Eli, a soldier with post-traumatic stress disorder, comes to Yehuda’s clinic. Yehuda is a psychologist and mental-health officer (KABAN) on army reserve duty. During their meeting, it comes to light that Eli was a platoon commander in Gaza four years ago, in the same operation in which Yehuda served as a mental-health officer and treated a shell-shocked soldier from Eli’s platoon. Eli feels guilty about the soldier’s death, and asks Yehuda to tell the story from his perspective. Reluctantly, Yehuda revisits his past and tells the story of how he refused to send the soldier back to the home front, insisting instead on a daring and controversial treatment method: to send the wounded soldier back into the battlefield, forcing him to face his trauma and achieve true healing. Yehuda stubbornly defended his innovative treatment approach to his commander and the soldier’s mother; he was sure he was doing the best thing for the soldier and saving him from a lifetime of PTSD. But war is war, and things don’t always go as planned…
A play about the psychological wounds that war leaves behind, and the impact they have on anyone who is exposed to them – soldiers, mental-health officers, and family members.
Inspired by real events during Operation Protective Edge in 2014.
Nevo Ziv (playwright) also works as a journalist and assistant editor for the daily Yedioth Ahronoth. He holds a BA from the School of Film and Television and from the Department of East Asian Studies at Tel Aviv University. His works include Euphoria – The Happiest City in the World, Haifa International Children’s Theatre Festival 2016, produced by Haifa Theatre (the rights to the play were bought, and the adapted script is currently produced by Tedy Productions and Pie Productions); I’d Like To Be…, a children’s book, Am Oved Publishers (with Yonatan Yavin); Grandpa Hides Everything with his Back, children’s book, Yediot Sfarim Publishing; Arieh Ben Naim the XIV, children’s book, Yediot Sfarim Publishing. His screenwriting includes Sesame Street (Hop Channel), A Wonderful Divorce (drama series), and various other projects for children’s channels. He serves as the creative director for Yehoshua/TBWA and Gitam BBDO advertising agencies.

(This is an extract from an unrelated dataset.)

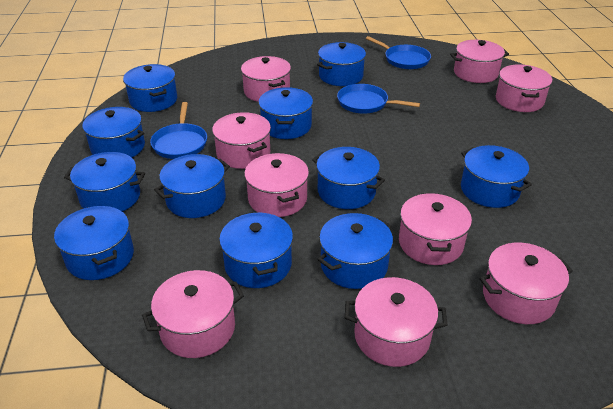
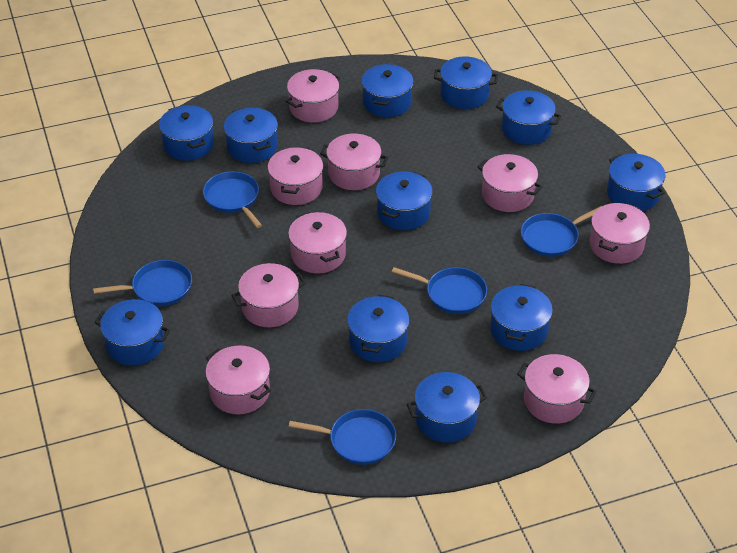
blue pan: 3 -> 5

Daphna Silberg (director) graduated with honors from the MFA Theatre Directing Program (Department of Theatre Arts) and the BFA Screenwriting Program (Film and Television Department) at Tel Aviv University. She is a member of the 2014 Lincoln Center Theater Directors Lab, and teaches documentary theatre at The Goodman Acting School of the Negev. She won the Award for Best Director for Demonstrate (2018). Her works include Whose Afraid of Hana Laslo, Comedy Theatre (2021); The Cherry Orchard, third-year students at TAU (2019); Bertod & Agnes by Noa Lazar Keinan, Habima National Theatre (2018); Mother in Love, Comedy Theatre (2018); Oedipus Shmedipus, Yiddishpiel Theatre (2017); Demonstrate, director and playwright, documentary theatre work, Tel Aviv Museum (2017); The Hunt by Martin Sperr, Goodman Acting School of the Negev (2016); Euphoria – The Happiest City in the World, by Nevo Ziv, Haifa Theatre (2016); Baby by Amanda Whittington, SELA – Performing Arts Studio Founded by Yoram Lowenstein (2016); playwright and director of Ticket to the Circus (Tmu-na Theatre, 2015); The Golden Dragon by Roland Schimmelpfenning (Acco Festival of Alternative Israeli Theatre, 2014); playwright and director of Spermology (Tmu-na Theatre, 2014); Scenes from an Execution by Howard Barker (Goodman Acting School of the Negev, 2013); director and translator, Tales from Vienna Woods by Odon Von Horvath (graduate work at TAU, 2013); director and translator of Whose Life Is It Anyway? (hosted at Habima National Theatre, 2012-13); playwright and director of Mother Needed, Bat Yam International Festival of Street Theatre (2010).